Director: ORSON WELLES

FRANCE-ITALY-W. GERMANY • 1962 • BLACK AND WHITE • 35MM • 120 MIN


Accused of an unspecified crime, Josef K. (Anthony Perkins) awakens one morning into a nightmare of police harassment and bureaucratic madness. The film’s dazzling soundtrack distortions and spatial manipulations correspond to Kafka’s concept of the law as a labyrinthine maze designed to disorientate anyone caught in its web.

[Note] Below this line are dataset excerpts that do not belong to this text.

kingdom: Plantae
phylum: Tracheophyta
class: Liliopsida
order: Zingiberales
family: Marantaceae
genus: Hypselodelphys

Describing The Trial as about ‘the oppression of the individual in modern society’, Welles made it with a degree of artistic control he had not enjoyed since Citizen Kane. The result is distinctly controversial. To the dismay of literary purists, Welles takes liberties with the text, altering narrative structure and characterisation, and lightening the tone: it sometimes seems more Lewis Carroll than Franz Kafka. Conversely, François Truffaut thought there was a mismatch between auteur and material: unlike Kafka, he thought, Welles’ best films are about people who are bigger than life, not smaller. But the key Wellesian themes — abuse of power, the innocent abroad in a corrupt world — are all there; the imagery of paranoia and urban depersonalisation is extraordinary; and the cast (Perkins, Jeanne Moreau, Romy Schneider, Akim Tamiroff) often superb.